Activity :: Reproduce every line of text in the data below verbatim, and omit the images.

Data for this task ::
=== Begin Enclosure ===

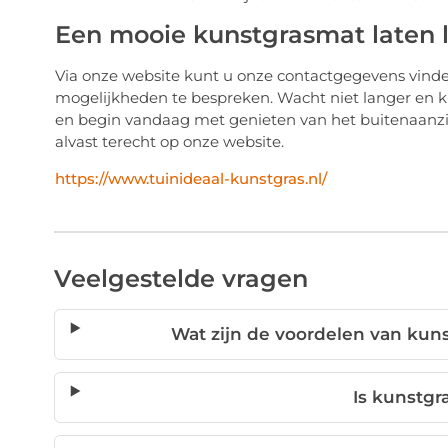
Een mooie kunstgrasmat laten 
Via onze website kunt u onze contactgegevens vind
mogelijkheden te bespreken. Wacht niet langer en 
en begin vandaag met genieten van het buitenaanzi
alvast terecht op onze website.
https://www.tuinideaal-kunstgras.nl/
Veelgestelde vragen
Wat zijn de voordelen van kuns
Is kunstg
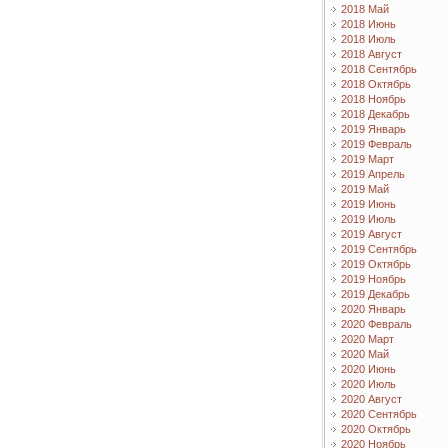
2018 Май
2018 Июнь
2018 Июль
2018 Август
2018 Сентябрь
2018 Октябрь
2018 Ноябрь
2018 Декабрь
2019 Январь
2019 Февраль
2019 Март
2019 Апрель
2019 Май
2019 Июнь
2019 Июль
2019 Август
2019 Сентябрь
2019 Октябрь
2019 Ноябрь
2019 Декабрь
2020 Январь
2020 Февраль
2020 Март
2020 Май
2020 Июнь
2020 Июль
2020 Август
2020 Сентябрь
2020 Октябрь
2020 Ноябрь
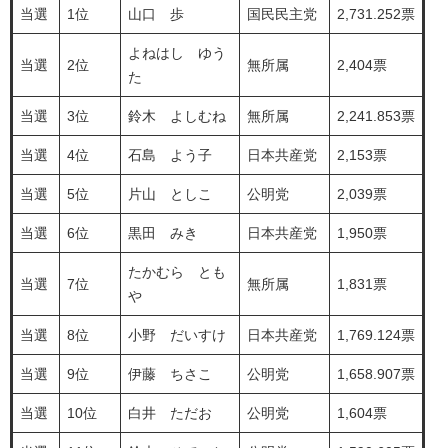
当選
1位
山口 歩
国民民主党
2,731.252票
よねはし ゆう
当選
2位
無所属
2,404票
た
当選
3位
鈴木 よしむね
無所属
2,241.853票
当選
4位
石島 よう子
日本共産党
2,153票
当選
5位
片山 としこ
公明党
2,039票
当選
6位
黒田 みき
日本共産党
1,950票
たかむら とも
当選
7位
無所属
1,831票
や
当選
8位
小野 だいすけ
日本共産党
1,769.124票
当選
9位
伊藤 ちさこ
公明党
1,658.907票
当選
10位
白井 ただお
公明党
1,604票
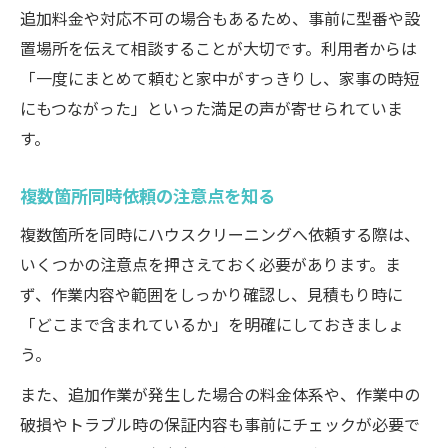
追加料金や対応不可の場合もあるため、事前に型番や設
置場所を伝えて相談することが大切です。利用者からは
「一度にまとめて頼むと家中がすっきりし、家事の時短
にもつながった」といった満足の声が寄せられていま
す。
複数箇所同時依頼の注意点を知る
複数箇所を同時にハウスクリーニングへ依頼する際は、
いくつかの注意点を押さえておく必要があります。ま
ず、作業内容や範囲をしっかり確認し、見積もり時に
「どこまで含まれているか」を明確にしておきましょ
う。
また、追加作業が発生した場合の料金体系や、作業中の
破損やトラブル時の保証内容も事前にチェックが必要で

=== End Enclosure ===

Exercise response ::
Een mooie kunstgrasmat laten 
Via onze website kunt u onze contactgegevens vind
mogelijkheden te bespreken. Wacht niet langer en 
en begin vandaag met genieten van het buitenaanzi
alvast terecht op onze website.
https://www.tuinideaal-kunstgras.nl/
Veelgestelde vragen
Wat zijn de voordelen van kuns
Is kunstg
2018 Май
2018 Июнь
2018 Июль
2018 Август
2018 Сентябрь
2018 Октябрь
2018 Ноябрь
2018 Декабрь
2019 Январь
2019 Февраль
2019 Март
2019 Апрель
2019 Май
2019 Июнь
2019 Июль
2019 Август
2019 Сентябрь
2019 Октябрь
2019 Ноябрь
2019 Декабрь
2020 Январь
2020 Февраль
2020 Март
2020 Май
2020 Июнь
2020 Июль
2020 Август
2020 Сентябрь
2020 Октябрь
2020 Ноябрь
当選
1位
山口 歩
国民民主党
2,731.252票
よねはし ゆう
当選
2位
無所属
2,404票
た
当選
3位
鈴木 よしむね
無所属
2,241.853票
当選
4位
石島 よう子
日本共産党
2,153票
当選
5位
片山 としこ
公明党
2,039票
当選
6位
黒田 みき
日本共産党
1,950票
たかむら とも
当選
7位
無所属
1,831票
や
当選
8位
小野 だいすけ
日本共産党
1,769.124票
当選
9位
伊藤 ちさこ
公明党
1,658.907票
当選
10位
白井 ただお
公明党
1,604票
追加料金や対応不可の場合もあるため、事前に型番や設
置場所を伝えて相談することが大切です。利用者からは
「一度にまとめて頼むと家中がすっきりし、家事の時短
にもつながった」といった満足の声が寄せられていま
す。
複数箇所同時依頼の注意点を知る
複数箇所を同時にハウスクリーニングへ依頼する際は、
いくつかの注意点を押さえておく必要があります。ま
ず、作業内容や範囲をしっかり確認し、見積もり時に
「どこまで含まれているか」を明確にしておきましょ
う。
また、追加作業が発生した場合の料金体系や、作業中の
破損やトラブル時の保証内容も事前にチェックが必要で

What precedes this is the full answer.